Dal 1520 al 1483: dalla scomparsa alla nascita, da Roma a Firenze, all’Umbria e alle Marche

«Ritratto di Baldassar Castiglione» (particolare), 1513, olio su tela. Parigi, Musée du Louvre, département des Peintures. © Musée du Louvre, Dist. RMN – Grand Palais / Angèle Dequier
Arianna Antoniutti |

Roma. Stamattina nella sala della Crociera del Mibact, in via del Collegio Romano, è stata presentata alla stampa la mostra «Raffaello 1520-1483». L’esposizione, che si inaugura il 5 marzo presso le Scuderie del Quirinale, legge a ritroso, sin dal titolo, il percorso artistico e biografico del pittore: dalla scomparsa alla nascita, da Roma a Firenze, all’Umbria e alle Marche.

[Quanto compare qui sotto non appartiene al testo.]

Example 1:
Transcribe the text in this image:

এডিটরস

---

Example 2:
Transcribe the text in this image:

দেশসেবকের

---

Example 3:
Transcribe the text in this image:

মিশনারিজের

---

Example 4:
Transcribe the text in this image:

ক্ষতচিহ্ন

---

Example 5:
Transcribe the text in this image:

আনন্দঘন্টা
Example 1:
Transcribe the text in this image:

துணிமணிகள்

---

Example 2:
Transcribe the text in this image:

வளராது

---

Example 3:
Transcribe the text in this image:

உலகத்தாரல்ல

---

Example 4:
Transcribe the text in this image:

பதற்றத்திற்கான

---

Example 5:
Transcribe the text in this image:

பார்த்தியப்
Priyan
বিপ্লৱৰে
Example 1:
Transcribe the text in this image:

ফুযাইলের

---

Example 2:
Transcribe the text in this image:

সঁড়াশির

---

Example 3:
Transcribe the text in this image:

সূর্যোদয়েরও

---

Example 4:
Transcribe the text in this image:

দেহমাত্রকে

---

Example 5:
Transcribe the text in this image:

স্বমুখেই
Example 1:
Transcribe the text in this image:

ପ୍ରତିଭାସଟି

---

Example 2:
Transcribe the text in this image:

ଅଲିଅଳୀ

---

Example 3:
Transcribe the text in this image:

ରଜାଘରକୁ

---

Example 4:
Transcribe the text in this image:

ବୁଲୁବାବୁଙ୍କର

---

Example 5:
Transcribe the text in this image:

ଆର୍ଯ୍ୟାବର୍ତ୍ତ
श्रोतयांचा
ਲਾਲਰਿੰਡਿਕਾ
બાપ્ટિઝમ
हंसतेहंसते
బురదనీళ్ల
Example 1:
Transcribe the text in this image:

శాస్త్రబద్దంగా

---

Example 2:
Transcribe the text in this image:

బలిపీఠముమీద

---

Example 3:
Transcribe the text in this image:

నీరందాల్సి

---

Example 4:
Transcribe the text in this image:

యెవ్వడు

Nel fitto calendario di manifestazioni che segnano il 500mo anniversario della sua morte, la mostra, organizzata da Scuderie e Gallerie degli Uffizi, in collaborazione con Galleria Borghese, Musei Vaticani e Parco archeologico del Colosseo, si prospetta come evento espositivo principe, per il quale sono già stati venduti oltre 70mila biglietti. Sino al 2 giugno saranno visibili 204 opere, selezionate dai curatori Marzia Faietti e Matteo Lafranconi, con il contributo di Vincenzo Farinella e Francesco Paolo Di Teodoro.